April 6: Kirt H. Wilson, Assistant Professor of Communication & Sciences.

Register here to access the link to Livestream.

Constraining the Performance of Emancipation: Mimetic Embodiment and the Abolition of Slavery

In this presentation, Dr. Kirt H. Wilson argues that emancipation--the fact or process of becoming free from slavery—is best understood as the mimetic embodiment of communal social and rhetorical conventions that signify the ideal of freedom. In the Nineteenth Century, the mimetic enactment of these ideals by people of African descent in the West Indies and the United States revealed both freedom’s performative character and its inherent instability. Black mimetic behavior threatened Anglo-American control of emancipation; consequently, white leaders redefined the meaning and significance of Black mimêsis from a conventional performance of freedom and liberty into an unconventional and inauthentic mimicry of white ideals.

April 13: Christopher Heaney, Assistant Professor of History.

Register here to access the link to Livestream. 

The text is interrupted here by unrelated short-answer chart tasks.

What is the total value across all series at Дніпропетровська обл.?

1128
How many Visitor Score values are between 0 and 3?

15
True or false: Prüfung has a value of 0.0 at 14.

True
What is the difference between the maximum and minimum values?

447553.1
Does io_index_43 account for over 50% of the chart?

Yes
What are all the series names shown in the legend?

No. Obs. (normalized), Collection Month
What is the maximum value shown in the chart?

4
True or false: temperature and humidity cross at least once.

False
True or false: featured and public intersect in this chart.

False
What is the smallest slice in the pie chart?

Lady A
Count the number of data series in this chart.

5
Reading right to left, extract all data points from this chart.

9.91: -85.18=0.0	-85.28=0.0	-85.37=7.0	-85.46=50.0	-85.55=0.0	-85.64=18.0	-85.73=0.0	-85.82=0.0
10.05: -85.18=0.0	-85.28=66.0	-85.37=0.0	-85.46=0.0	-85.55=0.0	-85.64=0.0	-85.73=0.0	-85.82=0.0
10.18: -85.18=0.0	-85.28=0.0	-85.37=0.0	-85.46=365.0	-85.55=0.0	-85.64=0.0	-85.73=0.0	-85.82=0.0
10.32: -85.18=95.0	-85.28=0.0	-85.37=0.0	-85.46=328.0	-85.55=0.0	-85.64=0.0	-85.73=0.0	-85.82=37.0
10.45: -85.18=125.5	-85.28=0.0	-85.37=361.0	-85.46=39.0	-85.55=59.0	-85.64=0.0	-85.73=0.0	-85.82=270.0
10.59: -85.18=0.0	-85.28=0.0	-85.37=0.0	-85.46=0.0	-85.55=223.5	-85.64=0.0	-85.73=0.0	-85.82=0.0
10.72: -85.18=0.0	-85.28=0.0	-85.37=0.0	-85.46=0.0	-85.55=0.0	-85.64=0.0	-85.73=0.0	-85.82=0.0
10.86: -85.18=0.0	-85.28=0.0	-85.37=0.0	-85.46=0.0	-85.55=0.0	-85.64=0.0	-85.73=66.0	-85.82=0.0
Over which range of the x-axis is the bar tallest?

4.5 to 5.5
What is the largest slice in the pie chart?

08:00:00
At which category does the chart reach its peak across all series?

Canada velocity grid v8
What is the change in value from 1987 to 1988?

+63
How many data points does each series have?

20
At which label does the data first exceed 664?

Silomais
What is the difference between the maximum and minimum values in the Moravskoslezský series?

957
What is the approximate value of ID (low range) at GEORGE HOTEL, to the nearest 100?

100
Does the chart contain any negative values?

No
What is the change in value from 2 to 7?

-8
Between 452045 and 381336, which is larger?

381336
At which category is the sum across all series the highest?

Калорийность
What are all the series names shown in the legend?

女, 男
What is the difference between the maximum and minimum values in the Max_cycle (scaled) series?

Inherent Corruption: Curating Andean Mummies in the Anthropocene

For eight millennia, peoples on the western coast of South America harnessed their environment to preserve the dead, making ancestors who marked their place in time and the cosmos. After the Spanish invaded the Inca empire in 1532, this entwining of bodies and environment became an object of repressive study, later populating museums in the Andes, Americas, and Atlantic World with what Europeans came to call “Inca mummies.” Export, however, subjected these “mummies” to changes in climate and context that could reactivate decay, requiring museums to reflect on what curation could not preserve. This talk is a microhistory of how one such “Inca mummy” went from a port in Chile to an unmarked grave in Belgium in 1899—an itinerary suggestive of how animate bodies registered and confronted the dislocations and violence of climate, colonialism, and collection in the Anthropocene.